Changes to Mortgage Interest Deduction Rules May Dampen Your Second Home Purchase
The tax “reform” enacted in Dec. 2017 will affect your ability to deduct mortgage interest going forward, in two ways:
1. Most of us will no longer be able to deduct home equity line of credit interest, a very popular form of borrowing for various household projects or short- to mid-term personal loan purposes. If you have a HELOC and have been taking the deduction as a homeowner, 2017 was the last time for doing so. This deduction is not grandfathered. (It used to be that you could deduct the interest paid on up to $100,000 in HELOC principal.)
Sometimes, folks use the HELOC as the means for a down payment to purchase a second home. If you do so, the interest you pay will not be tax deductible.
If the HELOC is used for a business purpose – to help finance your business or to purchase real estate to be held for use in trade or business, then the interest should still be deductible. But this is limited in its application. Most second homes do not qualify as investment real estate. If you have a second home that you rent out, you are limited to two weeks’ occupancy, yourself, in order to still call it an investment property.
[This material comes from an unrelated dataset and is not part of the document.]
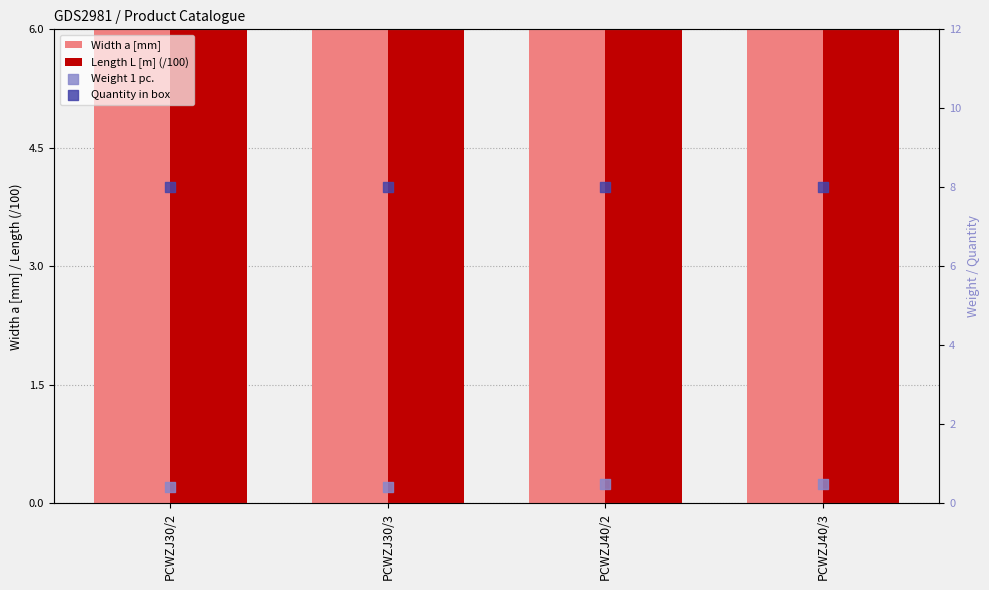

At how many categories does at least one series exceed 0?

4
Expenses are fully deductible, including mortgage interest, for investment properties.
2. Unless you already have been using the mortgage interest deduction (MID) for loans up to $1m on your 1st and 2nd homes (in which case you are grandfathered), you will now be limited to deducting the mortgage interest on loans up to a principal balance of $750,000 for purchases in 2018 and beyond. For example, if you currently have a first mortgage of $500,000 and you are about to take a mortgage for $300,000 to buy a vacation home, the most you can deduct between the two mortgages is the interest on $750,000. You will have to decide which of the mortgages to deduct in full or prorate them. (In fact, let’s see what the regulations say on this point. You might have to prorate them; we’ll see.)